Alas, it’s likely a good thing. As noted in my December 2021 post, “Unilateral Disarmament on Gerrymandering,”
My strong preference would be for bipartisan commissions to draw district lines that are based as much as possible on natural communities rather than naked partisan advantage or incumbent protection. But it makes no sense for one of two political parties to play the game that way while the other is doing everything the law will allow to gain an advantage.
And, as I detailed more fully in a commissioned piece for the New York Daily News in response to the 2022 court decision (“New York’s Gerrymandering Disarmament“) that’s exactly the situation.
The problem is that increasingly, the two parties are playing by different rules. In recent years, there has been a movement toward having electoral maps drawn by nonpartisan commissions, so that voters choose their representatives rather than the representatives choosing their voters. That’s a positive step. Alas, states run by Democrats, including California, New Jersey, Virginia and Washington, are much more likely to have adopted the practice, while Republican-controlled states are doubling down on gerrymandering. This is compounded by the tendency of Democratic-majority states to make voting easier while Republican-led states seek to make it harder, with a disparate impact on poor and minority would-be voters, who disproportionately favor Democrats.
Indeed, while New York Democrats gleefully rigged the game in their favor when given the chance, the opportunity only came because a deadlocked bipartisan commission charged with drawing unrigged maps failed to satisfy its constitutional responsibilities and the Legislature then ran with the ball. As we learned Wednesday, the 2014 amendment to the state’s Constitution that created this commission also prohibits the Legislature from partisan gerrymandering through the back door.
Meanwhile, Republican-controlled states like Texas, North Carolina and Florida are unchecked by these sorts of measures and are doing everything in their power to maximize their advantage. Even though these states are increasingly “purple,” you wouldn’t know it by their GOP-heavy congressional representation.
My strong preference is for all states to make voting easier and elections meaningful by having competitive districts. (Actually, I would rather eliminate districts entirely, but that’s not on the horizon.) It would maximize participation and representation. It would also be fairer to the fastest-growing voter type, the independent.
When only a Republican or only a Democrat can win a contest, the election is effectively decided in the party primary — and thus by the most ideological and motivated voters. That’s not only undemocratic but inevitably leads to bad governance, as politicians increasingly serve only their party base and move further to the extremes.

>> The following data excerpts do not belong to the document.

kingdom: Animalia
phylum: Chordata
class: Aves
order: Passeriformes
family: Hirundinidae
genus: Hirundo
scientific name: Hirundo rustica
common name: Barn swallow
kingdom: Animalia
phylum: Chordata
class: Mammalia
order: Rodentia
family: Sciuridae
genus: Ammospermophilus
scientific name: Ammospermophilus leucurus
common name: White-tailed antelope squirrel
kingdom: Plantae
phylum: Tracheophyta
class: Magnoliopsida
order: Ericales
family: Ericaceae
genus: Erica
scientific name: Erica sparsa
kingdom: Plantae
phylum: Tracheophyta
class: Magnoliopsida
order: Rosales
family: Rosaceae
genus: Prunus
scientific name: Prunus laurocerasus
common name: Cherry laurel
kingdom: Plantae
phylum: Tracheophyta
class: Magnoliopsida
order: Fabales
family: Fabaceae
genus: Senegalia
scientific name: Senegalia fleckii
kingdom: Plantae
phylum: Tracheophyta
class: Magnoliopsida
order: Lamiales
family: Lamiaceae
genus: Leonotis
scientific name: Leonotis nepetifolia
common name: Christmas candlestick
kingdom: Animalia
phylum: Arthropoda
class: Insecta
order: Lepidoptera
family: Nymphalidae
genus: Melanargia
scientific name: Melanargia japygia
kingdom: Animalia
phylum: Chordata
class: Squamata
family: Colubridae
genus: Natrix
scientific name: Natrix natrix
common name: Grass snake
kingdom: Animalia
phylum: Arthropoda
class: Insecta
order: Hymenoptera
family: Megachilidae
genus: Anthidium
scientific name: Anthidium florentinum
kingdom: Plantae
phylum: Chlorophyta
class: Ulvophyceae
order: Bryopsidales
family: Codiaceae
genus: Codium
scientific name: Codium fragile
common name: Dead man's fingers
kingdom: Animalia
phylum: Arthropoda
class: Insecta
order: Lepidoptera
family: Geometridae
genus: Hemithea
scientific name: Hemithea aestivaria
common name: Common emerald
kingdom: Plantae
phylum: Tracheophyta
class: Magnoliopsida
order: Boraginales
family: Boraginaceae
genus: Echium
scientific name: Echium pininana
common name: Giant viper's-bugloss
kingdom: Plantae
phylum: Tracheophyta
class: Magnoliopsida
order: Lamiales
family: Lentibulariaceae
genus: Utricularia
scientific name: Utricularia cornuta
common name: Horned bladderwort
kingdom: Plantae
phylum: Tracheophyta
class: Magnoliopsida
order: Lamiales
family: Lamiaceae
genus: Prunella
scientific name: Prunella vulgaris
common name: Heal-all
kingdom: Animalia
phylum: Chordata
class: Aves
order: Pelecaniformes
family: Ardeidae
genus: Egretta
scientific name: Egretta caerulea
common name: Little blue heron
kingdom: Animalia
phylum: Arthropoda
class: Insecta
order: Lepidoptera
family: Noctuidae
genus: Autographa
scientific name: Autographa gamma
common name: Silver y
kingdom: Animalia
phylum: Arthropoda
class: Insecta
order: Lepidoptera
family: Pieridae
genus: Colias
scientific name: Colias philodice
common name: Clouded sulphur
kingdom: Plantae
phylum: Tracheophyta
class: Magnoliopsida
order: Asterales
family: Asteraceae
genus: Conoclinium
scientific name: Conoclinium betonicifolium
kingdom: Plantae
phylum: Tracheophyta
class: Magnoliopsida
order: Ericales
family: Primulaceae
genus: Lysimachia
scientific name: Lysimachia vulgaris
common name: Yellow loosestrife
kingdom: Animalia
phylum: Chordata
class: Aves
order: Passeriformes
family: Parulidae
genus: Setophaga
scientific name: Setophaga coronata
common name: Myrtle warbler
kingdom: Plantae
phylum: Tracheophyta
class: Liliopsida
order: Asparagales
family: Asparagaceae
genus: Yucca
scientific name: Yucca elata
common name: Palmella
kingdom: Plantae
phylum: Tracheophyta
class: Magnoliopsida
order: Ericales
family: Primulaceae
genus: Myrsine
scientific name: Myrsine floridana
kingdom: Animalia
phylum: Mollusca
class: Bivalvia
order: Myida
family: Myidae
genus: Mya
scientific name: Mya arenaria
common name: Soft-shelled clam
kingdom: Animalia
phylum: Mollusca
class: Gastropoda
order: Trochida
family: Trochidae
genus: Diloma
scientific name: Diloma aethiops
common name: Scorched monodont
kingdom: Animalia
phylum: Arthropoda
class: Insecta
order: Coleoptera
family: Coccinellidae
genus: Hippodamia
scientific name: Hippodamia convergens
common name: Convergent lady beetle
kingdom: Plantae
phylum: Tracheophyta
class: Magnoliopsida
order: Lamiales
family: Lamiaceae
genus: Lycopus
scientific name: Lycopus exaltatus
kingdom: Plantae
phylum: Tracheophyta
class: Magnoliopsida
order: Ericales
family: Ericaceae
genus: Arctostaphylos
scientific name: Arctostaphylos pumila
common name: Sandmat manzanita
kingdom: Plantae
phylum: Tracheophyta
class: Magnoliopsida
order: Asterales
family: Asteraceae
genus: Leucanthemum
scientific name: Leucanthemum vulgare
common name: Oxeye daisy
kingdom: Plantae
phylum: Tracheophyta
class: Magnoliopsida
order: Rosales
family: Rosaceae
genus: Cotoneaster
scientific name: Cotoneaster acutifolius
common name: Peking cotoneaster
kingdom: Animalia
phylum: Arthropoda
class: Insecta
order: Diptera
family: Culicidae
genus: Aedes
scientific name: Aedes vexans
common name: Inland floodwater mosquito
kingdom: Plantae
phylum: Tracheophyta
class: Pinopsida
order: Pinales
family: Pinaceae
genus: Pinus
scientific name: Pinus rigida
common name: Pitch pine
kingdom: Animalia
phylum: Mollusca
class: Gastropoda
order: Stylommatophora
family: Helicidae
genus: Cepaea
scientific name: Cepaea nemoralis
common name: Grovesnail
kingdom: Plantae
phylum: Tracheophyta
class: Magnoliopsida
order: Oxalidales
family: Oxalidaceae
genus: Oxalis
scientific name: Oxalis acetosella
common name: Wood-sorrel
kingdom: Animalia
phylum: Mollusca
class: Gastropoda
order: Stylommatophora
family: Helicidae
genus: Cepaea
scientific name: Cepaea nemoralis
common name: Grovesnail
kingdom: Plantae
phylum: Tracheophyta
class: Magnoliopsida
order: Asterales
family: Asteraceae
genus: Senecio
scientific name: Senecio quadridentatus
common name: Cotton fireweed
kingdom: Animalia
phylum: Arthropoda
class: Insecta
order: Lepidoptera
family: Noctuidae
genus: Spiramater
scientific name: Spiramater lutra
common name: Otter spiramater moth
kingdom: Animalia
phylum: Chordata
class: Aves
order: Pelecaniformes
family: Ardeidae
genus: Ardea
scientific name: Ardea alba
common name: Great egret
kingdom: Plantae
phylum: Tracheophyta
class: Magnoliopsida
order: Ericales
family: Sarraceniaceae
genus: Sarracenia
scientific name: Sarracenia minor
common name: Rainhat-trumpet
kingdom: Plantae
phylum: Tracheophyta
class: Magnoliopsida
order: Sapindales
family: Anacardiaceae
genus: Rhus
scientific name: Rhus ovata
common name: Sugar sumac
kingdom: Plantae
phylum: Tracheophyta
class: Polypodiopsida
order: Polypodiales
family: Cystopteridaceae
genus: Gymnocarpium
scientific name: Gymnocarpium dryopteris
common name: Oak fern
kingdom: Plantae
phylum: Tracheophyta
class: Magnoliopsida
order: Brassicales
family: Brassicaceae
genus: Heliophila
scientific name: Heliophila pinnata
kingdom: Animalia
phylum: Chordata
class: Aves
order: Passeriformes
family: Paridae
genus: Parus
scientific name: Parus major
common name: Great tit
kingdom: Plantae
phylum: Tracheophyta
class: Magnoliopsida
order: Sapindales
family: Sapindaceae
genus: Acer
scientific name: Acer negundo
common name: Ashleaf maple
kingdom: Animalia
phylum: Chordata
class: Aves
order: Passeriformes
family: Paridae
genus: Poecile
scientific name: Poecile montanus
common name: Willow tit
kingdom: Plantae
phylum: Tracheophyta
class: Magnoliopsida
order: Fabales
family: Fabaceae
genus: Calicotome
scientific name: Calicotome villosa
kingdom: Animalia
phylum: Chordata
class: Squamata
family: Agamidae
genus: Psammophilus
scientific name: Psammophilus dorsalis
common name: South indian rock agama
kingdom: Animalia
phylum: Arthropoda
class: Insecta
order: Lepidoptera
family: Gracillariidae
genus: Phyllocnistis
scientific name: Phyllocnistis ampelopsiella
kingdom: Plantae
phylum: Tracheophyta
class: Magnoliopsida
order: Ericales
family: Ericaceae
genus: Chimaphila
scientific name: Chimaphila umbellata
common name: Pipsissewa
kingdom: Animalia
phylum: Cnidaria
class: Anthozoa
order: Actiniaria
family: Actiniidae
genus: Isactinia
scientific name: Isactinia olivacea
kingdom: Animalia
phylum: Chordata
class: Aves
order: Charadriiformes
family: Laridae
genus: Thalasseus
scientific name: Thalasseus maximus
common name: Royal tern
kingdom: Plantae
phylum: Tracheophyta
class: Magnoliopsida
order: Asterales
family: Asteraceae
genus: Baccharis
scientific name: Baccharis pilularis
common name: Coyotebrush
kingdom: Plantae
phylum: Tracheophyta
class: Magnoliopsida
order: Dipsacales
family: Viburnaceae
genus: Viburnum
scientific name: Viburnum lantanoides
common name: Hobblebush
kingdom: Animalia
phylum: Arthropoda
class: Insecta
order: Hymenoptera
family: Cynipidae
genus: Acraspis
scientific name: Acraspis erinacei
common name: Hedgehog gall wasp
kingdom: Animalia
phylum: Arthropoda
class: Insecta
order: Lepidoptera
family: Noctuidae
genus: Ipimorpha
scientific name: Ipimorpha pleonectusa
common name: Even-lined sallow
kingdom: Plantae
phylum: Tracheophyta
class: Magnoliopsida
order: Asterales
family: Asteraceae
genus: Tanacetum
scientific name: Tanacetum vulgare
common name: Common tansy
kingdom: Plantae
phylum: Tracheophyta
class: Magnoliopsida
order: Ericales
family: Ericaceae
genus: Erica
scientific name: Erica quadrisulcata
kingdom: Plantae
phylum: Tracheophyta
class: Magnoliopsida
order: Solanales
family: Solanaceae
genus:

At the same time, though, it makes no sense for Democrats to hamstring themselves by rules their Republican opponents aren’t playing by. Doing so not only disadvantages them in individual contests but exacerbates an inherently skewed system.
Republicans already have a significant built-in advantage in the Senate, where each state gets two members regardless of population, and a modest one in the House. This carries over into presidential elections, through the mechanism of the Electoral College, giving us Republican winners in 2000 and 2016 in contests where Democrats won millions more votes. Republicans leveraging all the tools at their disposal to gain additional seats while Democrats opt for fairness stacks the deck even further.
This is made all the more urgent in light of the “Stop the Steal” movement and the Capitol riots. The Republican Party has increasingly decided that it can’t win fair elections and must therefore do everything in their power to rig the game. And, sadly, won’t accept losing even then.
That the New York Court of Appeals reversed their own ruling based on nothing more than a change in judges is, well, unorthodox. But, on balance, a better outcome given the circumstances.